Perplexity AI’s deep research is suggested as a bootstrap. A prompt asks it to research a topic for the thesis introduction (example given: single-walled carbon and silver nanowire electrodes) and produce a research-backed draft. The output isn’t meant to be copied blindly; instead, it provides a starting set of references and content that can be transferred into a citation manager and rewritten properly.

How should conclusions and methods be handled in this AI-assisted workflow?

Conclusions are assembled by collecting conclusions from each chapter and asking ChatGPT to combine them into a single end-of-thesis “mega conclusions” section, with the option to reference which chapter each point came from. The methods section is treated as the least AI-friendly part because it must accurately record what was done in the lab—techniques, instruments, and purchased products—so it should be built from the researcher’s own records.

What tools are used to ensure academic-standard writing?

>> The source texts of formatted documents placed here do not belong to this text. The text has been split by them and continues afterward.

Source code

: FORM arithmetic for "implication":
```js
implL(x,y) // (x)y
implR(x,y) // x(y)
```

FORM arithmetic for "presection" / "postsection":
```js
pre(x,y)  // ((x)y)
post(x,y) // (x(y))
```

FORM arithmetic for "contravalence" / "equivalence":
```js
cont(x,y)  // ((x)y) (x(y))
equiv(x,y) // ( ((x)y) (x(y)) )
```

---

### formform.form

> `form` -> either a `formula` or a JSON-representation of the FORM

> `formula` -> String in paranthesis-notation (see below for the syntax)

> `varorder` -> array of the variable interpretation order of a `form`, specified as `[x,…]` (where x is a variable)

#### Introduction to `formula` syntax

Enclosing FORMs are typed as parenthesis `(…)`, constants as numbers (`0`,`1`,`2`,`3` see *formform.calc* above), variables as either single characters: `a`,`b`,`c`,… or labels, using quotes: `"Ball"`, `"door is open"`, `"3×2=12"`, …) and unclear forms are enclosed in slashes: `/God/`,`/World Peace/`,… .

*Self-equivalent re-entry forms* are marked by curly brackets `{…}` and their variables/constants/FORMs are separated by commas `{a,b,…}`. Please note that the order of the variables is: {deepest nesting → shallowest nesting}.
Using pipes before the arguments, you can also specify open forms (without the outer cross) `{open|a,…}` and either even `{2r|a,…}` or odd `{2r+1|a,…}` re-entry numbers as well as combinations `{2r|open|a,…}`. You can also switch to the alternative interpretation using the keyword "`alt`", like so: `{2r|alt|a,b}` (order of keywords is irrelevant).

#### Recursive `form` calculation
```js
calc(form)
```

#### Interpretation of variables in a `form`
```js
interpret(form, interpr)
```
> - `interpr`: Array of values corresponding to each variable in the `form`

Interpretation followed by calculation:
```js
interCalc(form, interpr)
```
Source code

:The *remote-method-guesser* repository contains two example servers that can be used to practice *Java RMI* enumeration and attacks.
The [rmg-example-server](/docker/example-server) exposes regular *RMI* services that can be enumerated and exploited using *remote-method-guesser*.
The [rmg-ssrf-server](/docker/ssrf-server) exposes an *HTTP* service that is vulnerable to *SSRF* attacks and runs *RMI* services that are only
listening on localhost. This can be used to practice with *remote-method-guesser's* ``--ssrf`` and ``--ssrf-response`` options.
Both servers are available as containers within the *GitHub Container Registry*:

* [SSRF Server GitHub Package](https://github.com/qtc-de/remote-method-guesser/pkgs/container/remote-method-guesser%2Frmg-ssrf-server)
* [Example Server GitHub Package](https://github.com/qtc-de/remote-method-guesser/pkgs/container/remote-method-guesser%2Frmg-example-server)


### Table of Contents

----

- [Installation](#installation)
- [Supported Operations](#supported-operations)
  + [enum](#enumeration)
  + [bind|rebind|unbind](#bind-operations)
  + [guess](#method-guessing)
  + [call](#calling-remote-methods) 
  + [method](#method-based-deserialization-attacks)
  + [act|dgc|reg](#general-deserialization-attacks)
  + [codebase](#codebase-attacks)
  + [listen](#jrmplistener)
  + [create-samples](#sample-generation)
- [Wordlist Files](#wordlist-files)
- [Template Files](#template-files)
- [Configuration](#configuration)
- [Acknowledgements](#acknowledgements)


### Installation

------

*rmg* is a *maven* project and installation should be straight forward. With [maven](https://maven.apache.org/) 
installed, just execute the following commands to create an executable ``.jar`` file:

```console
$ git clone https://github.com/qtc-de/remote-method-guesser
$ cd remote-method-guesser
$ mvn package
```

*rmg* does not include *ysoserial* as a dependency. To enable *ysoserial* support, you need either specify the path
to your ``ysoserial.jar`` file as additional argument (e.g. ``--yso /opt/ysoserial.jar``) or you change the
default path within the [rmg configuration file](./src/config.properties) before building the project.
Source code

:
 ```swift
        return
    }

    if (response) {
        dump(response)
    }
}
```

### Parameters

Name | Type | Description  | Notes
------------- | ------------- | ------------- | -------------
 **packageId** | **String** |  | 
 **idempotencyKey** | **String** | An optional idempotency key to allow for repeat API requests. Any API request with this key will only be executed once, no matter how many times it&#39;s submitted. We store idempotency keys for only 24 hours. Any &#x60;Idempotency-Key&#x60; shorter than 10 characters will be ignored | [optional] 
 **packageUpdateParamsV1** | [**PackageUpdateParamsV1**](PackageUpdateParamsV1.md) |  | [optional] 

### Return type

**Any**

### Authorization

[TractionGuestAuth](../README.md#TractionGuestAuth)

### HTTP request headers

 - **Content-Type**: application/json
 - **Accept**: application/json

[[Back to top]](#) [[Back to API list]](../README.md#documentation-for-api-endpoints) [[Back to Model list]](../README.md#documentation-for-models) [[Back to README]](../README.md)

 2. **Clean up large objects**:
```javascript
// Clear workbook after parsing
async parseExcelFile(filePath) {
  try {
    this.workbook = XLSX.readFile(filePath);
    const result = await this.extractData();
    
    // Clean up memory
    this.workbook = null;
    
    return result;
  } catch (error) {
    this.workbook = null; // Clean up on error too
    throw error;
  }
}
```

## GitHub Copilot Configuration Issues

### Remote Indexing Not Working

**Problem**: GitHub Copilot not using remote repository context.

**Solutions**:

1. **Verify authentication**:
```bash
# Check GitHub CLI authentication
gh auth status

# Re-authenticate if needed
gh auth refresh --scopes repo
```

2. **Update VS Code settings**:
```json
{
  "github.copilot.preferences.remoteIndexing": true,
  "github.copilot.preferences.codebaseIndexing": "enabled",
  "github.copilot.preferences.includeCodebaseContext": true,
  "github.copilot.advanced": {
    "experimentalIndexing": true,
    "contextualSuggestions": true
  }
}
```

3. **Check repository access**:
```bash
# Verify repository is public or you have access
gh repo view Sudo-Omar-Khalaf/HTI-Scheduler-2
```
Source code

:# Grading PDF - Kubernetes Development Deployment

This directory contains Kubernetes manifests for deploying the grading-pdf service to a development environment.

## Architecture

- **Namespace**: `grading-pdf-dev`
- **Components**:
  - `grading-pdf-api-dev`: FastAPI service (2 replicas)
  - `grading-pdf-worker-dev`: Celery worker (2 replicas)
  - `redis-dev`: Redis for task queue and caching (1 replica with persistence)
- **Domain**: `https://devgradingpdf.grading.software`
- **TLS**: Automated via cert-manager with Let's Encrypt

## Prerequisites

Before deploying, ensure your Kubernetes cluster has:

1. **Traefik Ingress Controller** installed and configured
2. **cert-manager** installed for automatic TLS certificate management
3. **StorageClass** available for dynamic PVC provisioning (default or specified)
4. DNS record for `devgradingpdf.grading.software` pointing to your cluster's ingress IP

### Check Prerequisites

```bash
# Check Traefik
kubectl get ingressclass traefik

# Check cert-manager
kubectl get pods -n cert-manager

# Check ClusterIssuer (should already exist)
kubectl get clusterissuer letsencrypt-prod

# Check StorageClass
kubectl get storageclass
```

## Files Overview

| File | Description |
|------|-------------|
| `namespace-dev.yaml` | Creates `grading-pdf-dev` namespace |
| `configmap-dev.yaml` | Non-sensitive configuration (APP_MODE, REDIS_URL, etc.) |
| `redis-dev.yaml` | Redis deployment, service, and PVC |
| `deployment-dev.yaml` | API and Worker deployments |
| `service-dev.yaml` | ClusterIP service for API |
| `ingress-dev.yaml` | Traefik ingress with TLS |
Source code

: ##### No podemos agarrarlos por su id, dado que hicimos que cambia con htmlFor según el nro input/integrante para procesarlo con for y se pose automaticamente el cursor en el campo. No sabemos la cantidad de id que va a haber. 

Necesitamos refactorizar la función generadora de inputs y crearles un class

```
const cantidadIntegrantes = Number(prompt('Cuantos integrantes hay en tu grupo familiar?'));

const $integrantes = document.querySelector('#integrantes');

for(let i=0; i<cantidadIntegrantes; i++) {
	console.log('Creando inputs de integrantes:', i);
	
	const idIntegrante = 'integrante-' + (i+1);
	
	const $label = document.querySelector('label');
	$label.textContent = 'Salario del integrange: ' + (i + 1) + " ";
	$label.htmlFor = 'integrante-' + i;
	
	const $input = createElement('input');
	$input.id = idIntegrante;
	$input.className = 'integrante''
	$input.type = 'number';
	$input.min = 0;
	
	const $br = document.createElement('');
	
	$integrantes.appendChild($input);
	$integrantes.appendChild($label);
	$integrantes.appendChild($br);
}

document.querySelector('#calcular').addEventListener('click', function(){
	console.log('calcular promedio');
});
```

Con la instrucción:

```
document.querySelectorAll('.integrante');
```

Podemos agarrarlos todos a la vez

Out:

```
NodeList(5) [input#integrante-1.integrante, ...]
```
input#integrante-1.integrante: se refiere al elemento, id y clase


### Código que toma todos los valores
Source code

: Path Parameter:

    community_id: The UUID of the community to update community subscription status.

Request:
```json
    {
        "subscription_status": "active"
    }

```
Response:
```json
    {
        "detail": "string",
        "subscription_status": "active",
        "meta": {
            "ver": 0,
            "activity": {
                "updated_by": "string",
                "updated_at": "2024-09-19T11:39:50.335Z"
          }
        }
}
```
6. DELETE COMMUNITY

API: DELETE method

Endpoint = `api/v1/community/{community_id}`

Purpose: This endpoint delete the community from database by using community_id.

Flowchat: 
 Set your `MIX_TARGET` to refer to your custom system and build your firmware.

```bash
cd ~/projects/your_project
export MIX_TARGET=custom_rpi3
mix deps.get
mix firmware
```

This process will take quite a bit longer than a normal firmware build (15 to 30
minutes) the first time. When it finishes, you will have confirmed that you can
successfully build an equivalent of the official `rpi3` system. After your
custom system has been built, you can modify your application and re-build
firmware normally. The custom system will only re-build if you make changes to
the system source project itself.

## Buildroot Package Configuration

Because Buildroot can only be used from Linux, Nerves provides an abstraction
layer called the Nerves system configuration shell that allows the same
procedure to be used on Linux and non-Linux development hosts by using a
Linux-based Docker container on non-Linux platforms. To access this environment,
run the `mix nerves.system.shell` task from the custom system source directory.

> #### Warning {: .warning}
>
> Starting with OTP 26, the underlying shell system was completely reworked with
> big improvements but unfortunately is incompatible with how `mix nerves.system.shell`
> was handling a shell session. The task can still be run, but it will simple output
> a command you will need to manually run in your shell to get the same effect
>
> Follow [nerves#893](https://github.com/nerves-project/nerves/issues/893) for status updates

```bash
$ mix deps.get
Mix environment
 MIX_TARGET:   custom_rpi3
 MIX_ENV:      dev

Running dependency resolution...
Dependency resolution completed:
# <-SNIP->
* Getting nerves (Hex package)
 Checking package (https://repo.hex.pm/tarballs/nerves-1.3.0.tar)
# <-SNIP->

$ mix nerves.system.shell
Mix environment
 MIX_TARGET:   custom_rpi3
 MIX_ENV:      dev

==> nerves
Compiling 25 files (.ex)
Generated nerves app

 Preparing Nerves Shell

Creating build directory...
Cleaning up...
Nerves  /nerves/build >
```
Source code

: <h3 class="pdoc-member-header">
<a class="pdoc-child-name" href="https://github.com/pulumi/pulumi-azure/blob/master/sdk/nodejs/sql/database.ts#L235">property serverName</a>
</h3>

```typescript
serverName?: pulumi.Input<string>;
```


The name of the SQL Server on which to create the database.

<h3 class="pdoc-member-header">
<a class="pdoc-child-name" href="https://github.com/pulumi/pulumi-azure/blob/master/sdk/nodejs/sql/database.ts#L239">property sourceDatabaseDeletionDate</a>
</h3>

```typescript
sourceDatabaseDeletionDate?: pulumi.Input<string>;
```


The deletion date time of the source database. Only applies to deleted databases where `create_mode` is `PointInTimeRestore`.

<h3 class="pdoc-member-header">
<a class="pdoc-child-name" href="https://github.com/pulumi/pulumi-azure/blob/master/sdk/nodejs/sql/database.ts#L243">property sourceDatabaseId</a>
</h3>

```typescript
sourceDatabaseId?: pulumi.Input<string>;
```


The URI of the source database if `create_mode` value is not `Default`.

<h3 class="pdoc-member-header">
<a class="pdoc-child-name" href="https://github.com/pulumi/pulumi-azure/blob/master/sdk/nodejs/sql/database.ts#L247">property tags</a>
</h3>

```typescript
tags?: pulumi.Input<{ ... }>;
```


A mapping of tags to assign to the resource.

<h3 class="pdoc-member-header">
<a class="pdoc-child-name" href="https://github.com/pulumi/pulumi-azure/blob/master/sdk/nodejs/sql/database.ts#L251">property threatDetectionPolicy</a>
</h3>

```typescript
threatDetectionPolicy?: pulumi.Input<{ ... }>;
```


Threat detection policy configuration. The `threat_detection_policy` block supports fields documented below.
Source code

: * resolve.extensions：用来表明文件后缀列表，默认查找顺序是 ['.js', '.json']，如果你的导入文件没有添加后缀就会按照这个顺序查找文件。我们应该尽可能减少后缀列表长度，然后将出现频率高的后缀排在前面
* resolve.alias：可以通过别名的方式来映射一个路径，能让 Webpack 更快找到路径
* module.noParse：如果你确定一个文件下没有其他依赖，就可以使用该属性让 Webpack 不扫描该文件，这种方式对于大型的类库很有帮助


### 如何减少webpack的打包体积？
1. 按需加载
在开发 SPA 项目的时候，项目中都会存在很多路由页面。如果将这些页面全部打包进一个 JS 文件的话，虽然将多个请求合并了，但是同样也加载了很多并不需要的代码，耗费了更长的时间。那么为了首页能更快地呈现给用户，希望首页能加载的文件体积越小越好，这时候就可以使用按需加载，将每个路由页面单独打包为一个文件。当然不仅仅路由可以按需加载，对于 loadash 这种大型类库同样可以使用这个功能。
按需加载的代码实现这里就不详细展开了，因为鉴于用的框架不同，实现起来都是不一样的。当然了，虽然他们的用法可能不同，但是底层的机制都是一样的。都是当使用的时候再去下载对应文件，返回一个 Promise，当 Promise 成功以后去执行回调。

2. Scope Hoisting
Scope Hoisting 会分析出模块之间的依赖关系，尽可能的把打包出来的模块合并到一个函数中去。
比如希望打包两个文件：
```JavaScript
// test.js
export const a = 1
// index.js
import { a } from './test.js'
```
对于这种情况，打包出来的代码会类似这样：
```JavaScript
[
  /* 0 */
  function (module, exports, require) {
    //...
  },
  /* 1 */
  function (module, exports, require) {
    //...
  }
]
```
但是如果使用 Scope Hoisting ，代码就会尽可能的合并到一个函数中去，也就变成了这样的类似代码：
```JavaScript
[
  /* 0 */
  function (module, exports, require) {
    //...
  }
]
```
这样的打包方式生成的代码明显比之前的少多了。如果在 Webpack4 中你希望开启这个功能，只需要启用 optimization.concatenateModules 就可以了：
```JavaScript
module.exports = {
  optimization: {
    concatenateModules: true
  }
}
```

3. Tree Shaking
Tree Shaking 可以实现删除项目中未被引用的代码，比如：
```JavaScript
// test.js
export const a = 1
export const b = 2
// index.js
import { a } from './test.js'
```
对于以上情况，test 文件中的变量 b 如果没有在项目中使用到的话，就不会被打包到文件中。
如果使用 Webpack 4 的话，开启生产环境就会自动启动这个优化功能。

Paperpal is recommended for writing-side checks while drafting, including integrations for Microsoft Word, Google Docs, and Overleaf. Thesify is presented as a stronger AI reviewer that provides feedback summaries and recommendations, including where a thesis chapter fails to meet academic standards, so the draft can be improved before supervisor review.

Review Questions

  1. If a chapter contains about 12–15 figures, how does that number determine the reference-gathering plan in this workflow?
  2. Why does the workflow generate a chapter story structure from figures before writing the chapter introduction text?
  3. Which tool would you choose for an introduction when you have many papers already, and which tool would you choose when you lack references?

Key Points

  1. 1

    Start thesis drafting by collecting existing evidence—figures and peer-reviewed results—then organize work by chapter using the expected number of figures per chapter.

  2. 2

    Use ChatGPT with AI vision to upload figures and generate a chapter story structure (e.g., sections like fabrication process and electrical properties) that becomes the outline blueprint.

  3. 3

    Write figure-by-figure paragraphs by using voice input into ChatGPT and converting spoken panel-by-panel observations into thesis-ready text tied to each figure.

  4. 4

    Draft introductions using NotebookLM for reference-backed outlines, Thesis AI for long fully cited drafts from up to 100 papers, and Perplexity AI deep research to bootstrap when references are missing.

  5. 5

    Combine chapter conclusions into a single end-of-thesis conclusion using ChatGPT, while keeping the methods section largely manual to preserve experimental accuracy.

  6. 6

    Polish academic quality with Paperpal during drafting and Thesify for deeper feedback summaries and targeted recommendations before supervisor review.

Highlights

Uploading figures to ChatGPT to generate a chapter story structure turns visuals into an outline, reducing the need to retrofit evidence later.
Voice-to-text figure narration can produce thesis paragraphs labeled for each figure, letting the chapter grow incrementally from data.
Thesis AI can generate a long, fully referenced introduction from up to 100 reference papers, with output usable in Overleaf for citation control.
Perplexity AI deep research is positioned as a fallback when references are missing—use it to build a starting point, then convert into a proper citation-managed literature review.
Methods writing is treated as the least AI-suited section because it must reflect what was actually done in the lab.